◆ **Exercise directions**
Format every line of the records below as a JSON list of strings, with one string per line and blank lines omitted.

◆ **Information given**

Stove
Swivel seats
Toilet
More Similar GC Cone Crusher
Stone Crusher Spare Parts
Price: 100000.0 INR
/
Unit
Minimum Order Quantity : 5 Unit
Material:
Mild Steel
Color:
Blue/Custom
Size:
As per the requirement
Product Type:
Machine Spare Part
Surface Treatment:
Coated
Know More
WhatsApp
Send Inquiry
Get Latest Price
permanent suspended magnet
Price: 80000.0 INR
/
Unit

◆ **Exercise answer**
[
  "Stove",
  "Swivel seats",
  "Toilet",
  "More Similar GC Cone Crusher",
  "Stone Crusher Spare Parts",
  "Price: 100000.0 INR",
  "/",
  "Unit",
  "Minimum Order Quantity : 5 Unit",
  "Material:",
  "Mild Steel",
  "Color:",
  "Blue/Custom",
  "Size:",
  "As per the requirement",
  "Product Type:",
  "Machine Spare Part",
  "Surface Treatment:",
  "Coated",
  "Know More",
  "WhatsApp",
  "Send Inquiry",
  "Get Latest Price",
  "permanent suspended magnet",
  "Price: 80000.0 INR",
  "/",
  "Unit"
]